*
Jessamine knocked on the door soon after I heard them all come back. She was ten and dressed like one of the Queen’s grandchildren. She was supposed to tell me lunch was ready and also supposed to tell me I didn’t have to come and have any.
‘Or –’ she itched her tights ‘– if you want to eat in here, you are allowed and someone can bring it.’
I said I didn’t want anything. She went cross-eyed to indicate that I was insane and went out, leaving the door open.
I got up to close it. Patrick was hovering just outside. He was a foot taller than he had been the year before and said hello in a voice so unlike the one I was expecting, I laughed.
Embarrassed, he lowered his eyes. I was wearing the tracksuit bottoms and sweatshirt I had arrived in but I had taken my bra off and felt suddenly aware of it. I crossed my arms over my chest and asked him what he was doing. He said, fiddling with one cuff and then the other, that he was meant to be calling his father and Rowland had told him to use the phone in the snug but then Jessamine had just told him I was already in here.
‘I can go out.’
Patrick said it was fine, he could just go and find another one, then looked quickly in either direction as though my uncle was about to appear from one of them. I took a half-step to the side and he rushed in.

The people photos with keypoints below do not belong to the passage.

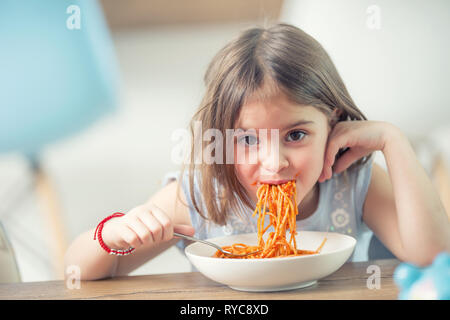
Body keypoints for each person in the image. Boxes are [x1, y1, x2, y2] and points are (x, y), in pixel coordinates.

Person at [64, 23, 450, 280]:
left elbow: (431, 255)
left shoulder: (353, 183)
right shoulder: (203, 195)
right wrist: (111, 234)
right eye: (248, 140)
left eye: (296, 135)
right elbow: (76, 272)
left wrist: (392, 140)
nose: (273, 162)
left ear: (333, 123)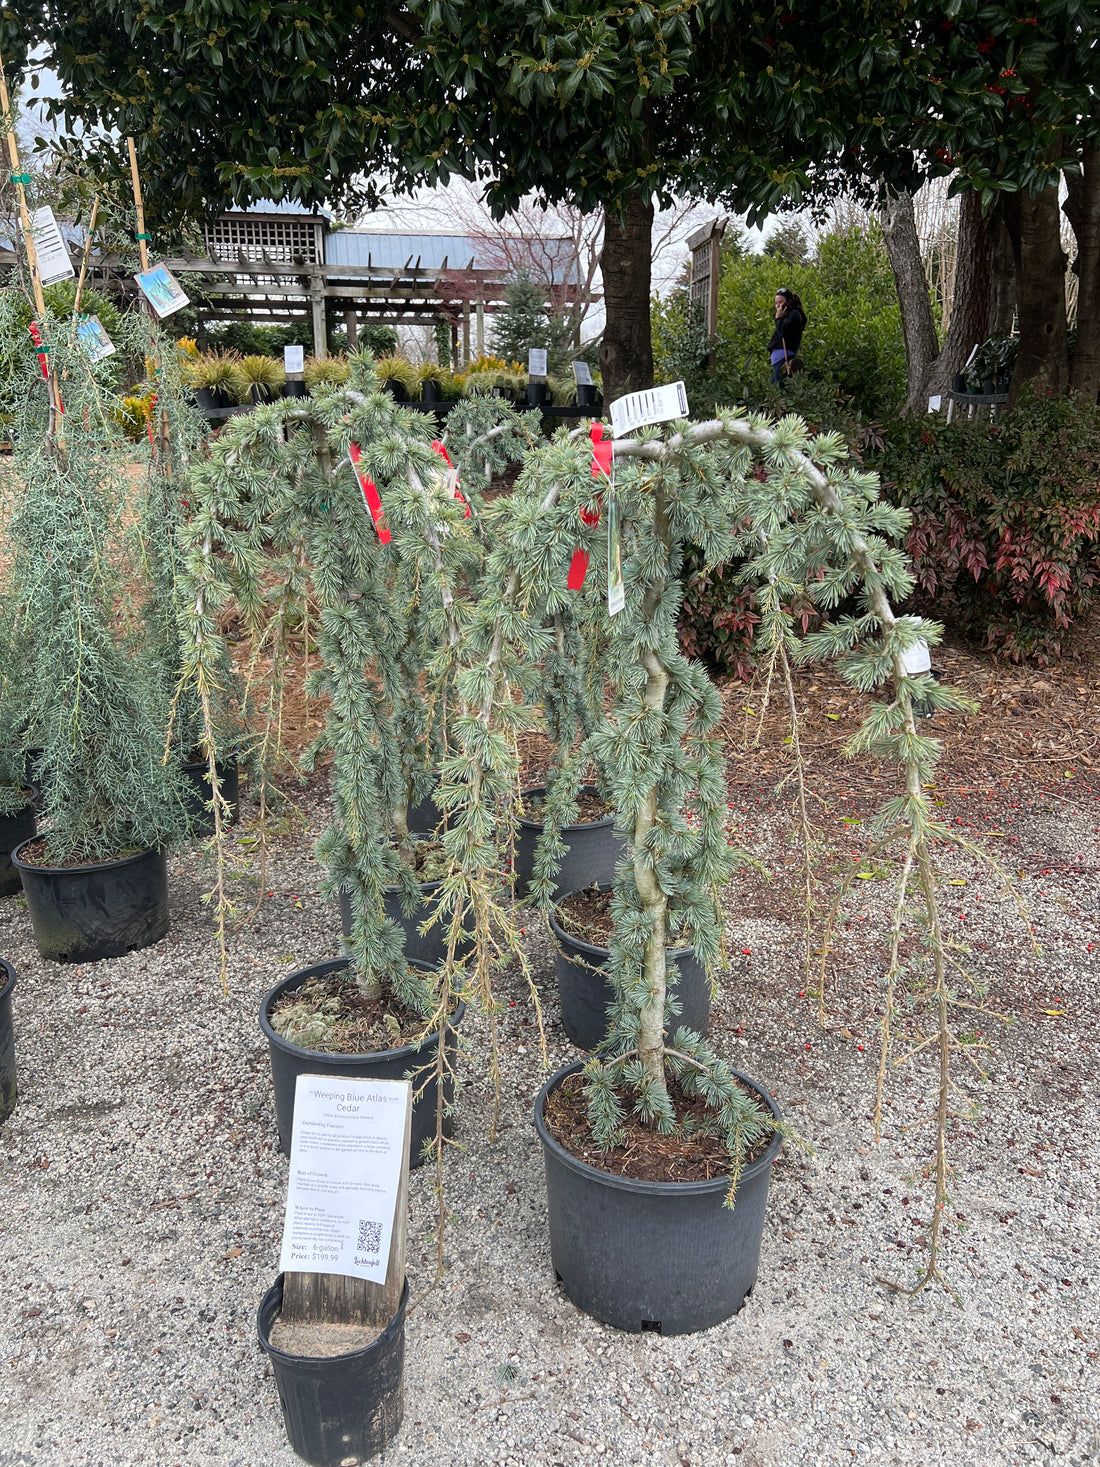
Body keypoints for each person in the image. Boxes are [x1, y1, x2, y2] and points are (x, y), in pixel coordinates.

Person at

For a minute or two, he spoke to his father, in monosyllables. I waited outside the door until I heard him say goodbye. He was standing next to the phone table, staring blankly at a painting above it of a lion attacking a horse. A moment passed before he noticed me, apologising for taking so long when he did. I thought he would leave then but he just stood there while I walked back to the sofa and sat down on the covers, crossed-legged, hugging a cushion in front of my chest and silently wishing for him to go so I could lie down again. Patrick stayed where he was. Because I could not think of another question I said, ‘How is school?’
‘Good.’ He turned around, paused, then said, ‘Sorry you’re sick.’
I shrugged and pulled a thread out of the cushion zip. Although it was his third year with us, I could not remember talking to Patrick individually about something other than what time it was or where to put the plates he had brought down to the kitchen. But after another moment of him not leaving, I said, ‘You must miss your dad.’
He smiled and nodded in a way that made it clear he didn’t.
‘Do you miss your mum?’ As soon as I said it, his face changed, not towards an emotion I could name, more the absence of any. He moved over to the window, stood with his back turned and his hands by his sides, not speaking for such a long time that when he eventually said yeah it felt like it wasn’t in reference to anything. His shoulders rose and fell with a heavy breath and I felt guilty that I had never considered how lonely he must be as the only unrelated person in the house, that having Christmas with someone else’s family every year was less likely his preference than a source of shame.
I shifted a bit and said, ‘What was she like?’
He stayed at the window. ‘She was really nice.’
‘Do you remember specific things about her? If you were seven.’
‘Not really.’
I pulled another thread out of the cushion. ‘That’s sad.’
Patrick finally turned around and said, quietly, that the only thing he did remember, which wasn’t from a photo, was one time in the kitchen of the house they lived in before she died, he asked for an apple and as she was handing it to him she said do you need me to start it for you?
‘I don’t know why.’
‘How old were you?’
‘Five or something.’
I said, ‘You probably didn’t have front teeth.’
There isn’t a name for the emotion that registered on his face then. It was all of them. Patrick left after that.
*
There was a café, a minute or two from the Executive Home, which I used to go to every morning. The barista was very young and looked like a non-specific famous person. One day I made a joke about it as he pressed the lid onto my coffee. He said something disappointingly flirtatious in response and by the end of the week I had entered into a mandatory banter relationship with him. It quickly became onerous and I started going to a café that was further away, where the coffee was less good and where I did not have to talk.
*
Alone again, I got off the sofa and tried to find something to read. There was only a Radio Times and a fully revised and updated edition of The Complete Whippet on the coffee table, and some sheet music on my aunt’s writing desk.